Prior to Mr Cochrane’s murder, Jones had begun campaigns to support the Caribbean community and one of those initiatives brought about the first Caribbean Carnival in January 1959. The novel event was held in St Pancras Town Hall and filmed by BBC. The celebration was given the powerful slogan, “a people’s art is the genesis of their freedom”.
Mr Cochrane’s death only further motivated the likes of Jones in black Britain’s fight against racism and injustice. In the weeks following Mr Cochrane’s murder, Jones alongside Amy Ashwood Garvey, formed the Inter-racial Friendship Co-ordinating Council (IRFCC).
It was this group on June 1, 1959 that led a vigil for Cochrane outside of Downing Street, organised Mr Cochrane’s eye-opening funeral and laid the foundations for the impending “West Indian decade of Notting Hill,” as British Caribbean writer Mike Phillips described it.
The birth of Notting Hill Carnival
With the Caribbean Carnival as a precursor and the growing unification of North Kensington’s diverse ethnic groups, community activist Rhaune Laslett organised what was arguably the first Notting Hill Carnival in 1966. The Notting Hill Fayre as it was called in its conception, was a large success and featured Trinidadian music icon Russell Henderson, trailblazer of the first steelband combo.

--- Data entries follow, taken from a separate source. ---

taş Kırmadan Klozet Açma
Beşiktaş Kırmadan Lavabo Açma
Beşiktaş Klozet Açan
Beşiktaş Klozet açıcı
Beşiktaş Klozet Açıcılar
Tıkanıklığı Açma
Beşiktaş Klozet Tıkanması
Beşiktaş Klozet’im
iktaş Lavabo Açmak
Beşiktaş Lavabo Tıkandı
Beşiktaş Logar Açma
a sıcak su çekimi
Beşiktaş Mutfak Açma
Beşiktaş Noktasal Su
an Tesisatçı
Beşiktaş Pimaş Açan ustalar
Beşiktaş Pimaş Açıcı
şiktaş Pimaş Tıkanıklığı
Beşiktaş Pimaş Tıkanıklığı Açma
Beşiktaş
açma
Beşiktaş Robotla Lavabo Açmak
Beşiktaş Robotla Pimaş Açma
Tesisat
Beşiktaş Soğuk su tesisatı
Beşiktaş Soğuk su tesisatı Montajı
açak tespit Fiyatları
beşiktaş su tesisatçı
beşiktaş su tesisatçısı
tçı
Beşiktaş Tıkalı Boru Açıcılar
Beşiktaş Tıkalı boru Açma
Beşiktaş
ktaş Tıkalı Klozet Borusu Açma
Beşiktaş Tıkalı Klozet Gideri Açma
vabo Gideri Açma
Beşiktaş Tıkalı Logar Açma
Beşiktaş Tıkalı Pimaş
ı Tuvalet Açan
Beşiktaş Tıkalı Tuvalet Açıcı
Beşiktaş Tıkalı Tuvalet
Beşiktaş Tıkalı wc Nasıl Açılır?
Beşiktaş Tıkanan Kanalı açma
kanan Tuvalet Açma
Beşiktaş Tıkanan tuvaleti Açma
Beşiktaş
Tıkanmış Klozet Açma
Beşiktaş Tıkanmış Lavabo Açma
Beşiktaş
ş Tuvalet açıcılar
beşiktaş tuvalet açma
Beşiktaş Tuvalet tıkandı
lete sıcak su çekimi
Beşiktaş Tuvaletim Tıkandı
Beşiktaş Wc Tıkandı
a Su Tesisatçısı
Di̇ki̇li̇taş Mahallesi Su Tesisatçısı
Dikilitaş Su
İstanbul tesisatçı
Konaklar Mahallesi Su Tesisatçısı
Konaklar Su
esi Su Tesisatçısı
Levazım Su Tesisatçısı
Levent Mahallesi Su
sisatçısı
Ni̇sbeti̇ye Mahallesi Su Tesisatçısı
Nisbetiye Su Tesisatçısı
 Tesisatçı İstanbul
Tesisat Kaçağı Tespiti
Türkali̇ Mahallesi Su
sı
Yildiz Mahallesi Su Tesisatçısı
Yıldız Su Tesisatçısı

From there the festival grew year after year into the global event it is today. Current Notting Hill Carnival director Matthew Phillips said the race riots and Kelso Cochrane’s murder were the sparks that set it off.
“People remember those signs of no blacks, no dogs, no Irish. That transformed into aggression and the race riots, people were standing up for their rights,” Mr Phillips said. He added: “All of these people laid the groundwork for the carnival we know and love. People forget the sacrifice and the trouble it took to get here.
“Our young community needs to acknowledge the sacrifice and hard work that parents and grandparents have gone through for what we have now. Carnival unified the community.”
A look to the future
In 2009, Kelso Cochrane was honoured with a blue plaque on Golborne Road opposite where he was fatally stabbed. That same road makes up part of the Notting Hill Carnival route now, crossed by over 1.5 million people every year celebrating the coming together of different cultures.
Many despaired at the inevitable cancellation of carnival in 2020 and 2021 due to coronavirus. However, others used the news as an opportunity to show that prejudices toward the event and the cultures it celebrates still exist. One Twitter user said “Illegal drug dealers will be devastated,” in response to the cancellation.
To that end there is work still to be done in tackling racism in Britain.
But whilst doing this important work, the years of struggle, pain and resistance that culminated in the Notting Hill riots, Kelso Cochrane’s murder and the Notting Hill Carnival we have today, must be remembered.
They speak volumes of the event’s rich history and it’s because of this history that although the streets of Notting Hill may will be a thriving hub of celebration this weekend as Carnival makes its comeback after three years.